INSTRUCTION: Pictures in the listing below are skipped, while the lines from the "дисциплины | Содержание |" line through the "Тема детства в" line are returned word for word.

SUPPLIED DATA:

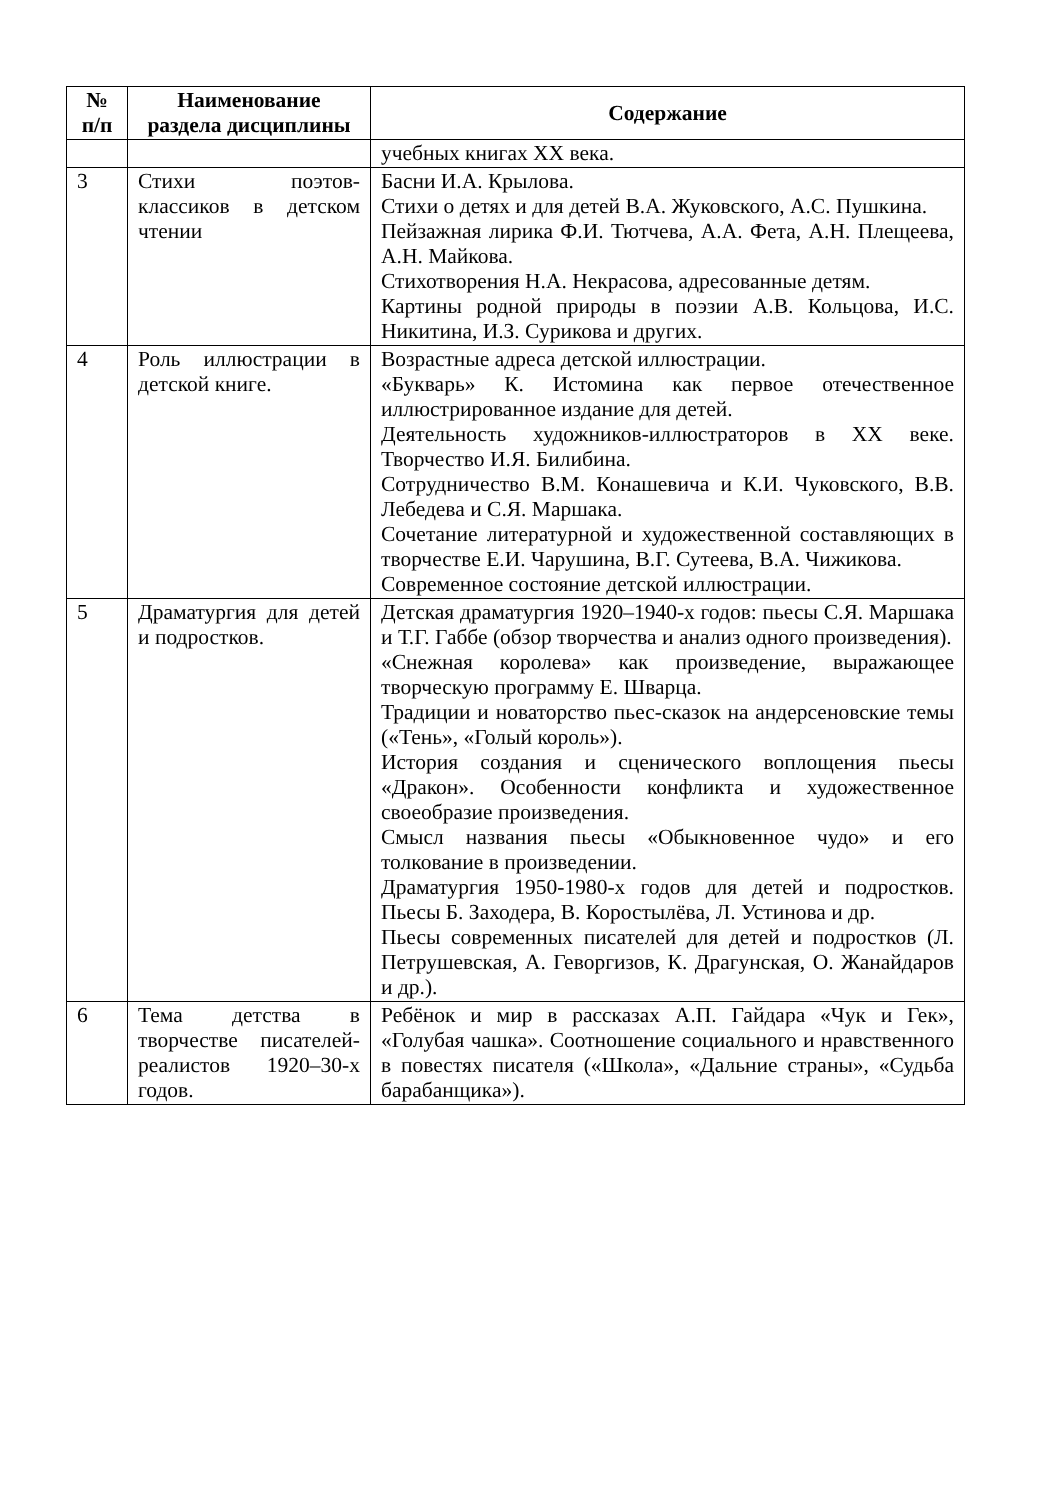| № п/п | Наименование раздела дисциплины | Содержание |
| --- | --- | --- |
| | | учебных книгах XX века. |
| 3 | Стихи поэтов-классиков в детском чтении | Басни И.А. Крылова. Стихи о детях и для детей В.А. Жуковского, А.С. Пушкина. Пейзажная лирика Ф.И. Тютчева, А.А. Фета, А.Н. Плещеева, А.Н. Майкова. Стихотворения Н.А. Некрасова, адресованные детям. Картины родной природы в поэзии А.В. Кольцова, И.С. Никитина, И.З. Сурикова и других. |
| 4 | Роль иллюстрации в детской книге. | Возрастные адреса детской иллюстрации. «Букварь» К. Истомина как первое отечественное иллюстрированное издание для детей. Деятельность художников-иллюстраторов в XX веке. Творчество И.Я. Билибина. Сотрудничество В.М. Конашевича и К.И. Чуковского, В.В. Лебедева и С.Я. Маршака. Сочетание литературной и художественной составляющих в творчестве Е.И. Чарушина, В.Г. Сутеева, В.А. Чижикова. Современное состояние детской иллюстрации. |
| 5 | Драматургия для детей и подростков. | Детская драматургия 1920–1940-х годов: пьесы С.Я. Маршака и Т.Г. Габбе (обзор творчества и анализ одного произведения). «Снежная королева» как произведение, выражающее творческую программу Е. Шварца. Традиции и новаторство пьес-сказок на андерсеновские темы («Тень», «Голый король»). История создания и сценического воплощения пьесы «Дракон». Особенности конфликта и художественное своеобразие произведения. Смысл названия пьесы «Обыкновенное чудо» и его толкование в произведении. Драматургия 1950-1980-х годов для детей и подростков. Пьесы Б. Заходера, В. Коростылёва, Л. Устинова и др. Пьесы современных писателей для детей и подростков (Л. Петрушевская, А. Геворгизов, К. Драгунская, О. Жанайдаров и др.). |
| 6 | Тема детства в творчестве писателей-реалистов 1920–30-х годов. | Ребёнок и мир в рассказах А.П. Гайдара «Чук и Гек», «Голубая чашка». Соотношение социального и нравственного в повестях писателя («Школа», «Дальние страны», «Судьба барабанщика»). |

...

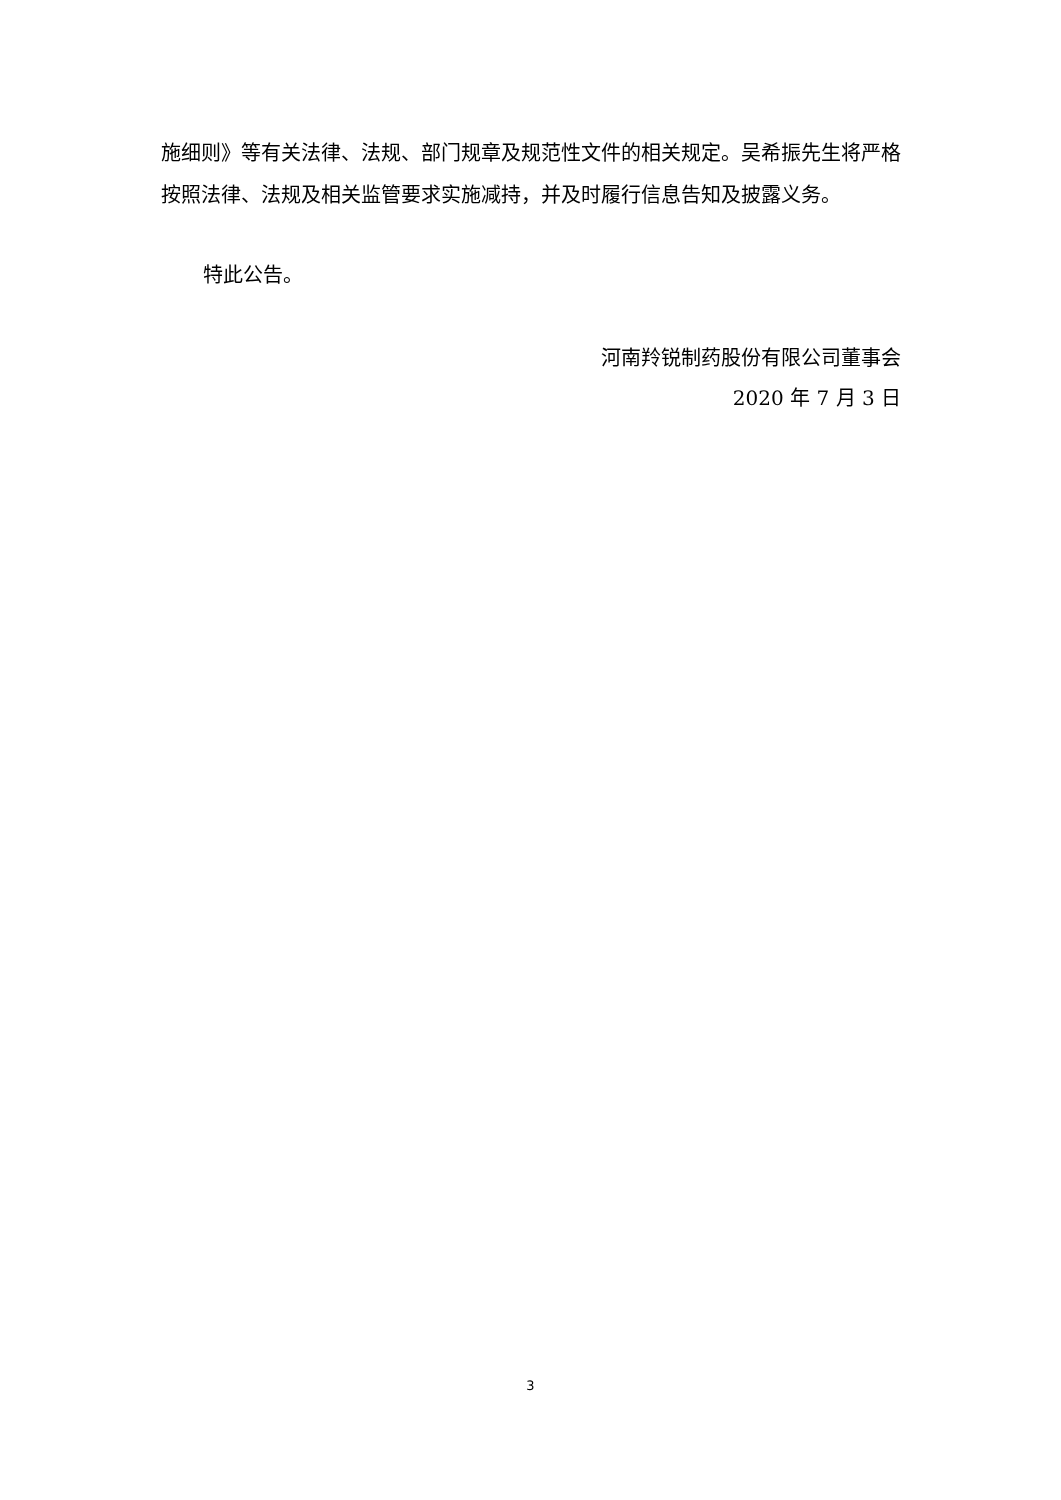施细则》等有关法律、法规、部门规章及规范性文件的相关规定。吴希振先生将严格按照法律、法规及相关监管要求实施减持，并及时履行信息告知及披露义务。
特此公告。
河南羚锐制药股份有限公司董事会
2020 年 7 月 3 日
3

WORKED SOLUTION:
| № п/п | Наименование раздела дисциплины | Содержание |
| --- | --- | --- |
| | | учебных книгах XX века. |
| 3 | Стихи поэтов-классиков в детском чтении | Басни И.А. Крылова. Стихи о детях и для детей В.А. Жуковского, А.С. Пушкина. Пейзажная лирика Ф.И. Тютчева, А.А. Фета, А.Н. Плещеева, А.Н. Майкова. Стихотворения Н.А. Некрасова, адресованные детям. Картины родной природы в поэзии А.В. Кольцова, И.С. Никитина, И.З. Сурикова и других. |
| 4 | Роль иллюстрации в детской книге. | Возрастные адреса детской иллюстрации. «Букварь» К. Истомина как первое отечественное иллюстрированное издание для детей. Деятельность художников-иллюстраторов в XX веке. Творчество И.Я. Билибина. Сотрудничество В.М. Конашевича и К.И. Чуковского, В.В. Лебедева и С.Я. Маршака. Сочетание литературной и художественной составляющих в творчестве Е.И. Чарушина, В.Г. Сутеева, В.А. Чижикова. Современное состояние детской иллюстрации. |
| 5 | Драматургия для детей и подростков. | Детская драматургия 1920–1940-х годов: пьесы С.Я. Маршака и Т.Г. Габбе (обзор творчества и анализ одного произведения). «Снежная королева» как произведение, выражающее творческую программу Е. Шварца. Традиции и новаторство пьес-сказок на андерсеновские темы («Тень», «Голый король»). История создания и сценического воплощения пьесы «Дракон». Особенности конфликта и художественное своеобразие произведения. Смысл названия пьесы «Обыкновенное чудо» и его толкование в произведении. Драматургия 1950-1980-х годов для детей и подростков. Пьесы Б. Заходера, В. Коростылёва, Л. Устинова и др. Пьесы современных писателей для детей и подростков (Л. Петрушевская, А. Геворгизов, К. Драгунская, О. Жанайдаров и др.). |
| 6 | Тема детства в творчестве писателей-реалистов 1920–30-х годов. | Ребёнок и мир в рассказах А.П. Гайдара «Чук и Гек», «Голубая чашка». Соотношение социального и нравственного в повестях писателя («Школа», «Дальние страны», «Судьба барабанщика»). |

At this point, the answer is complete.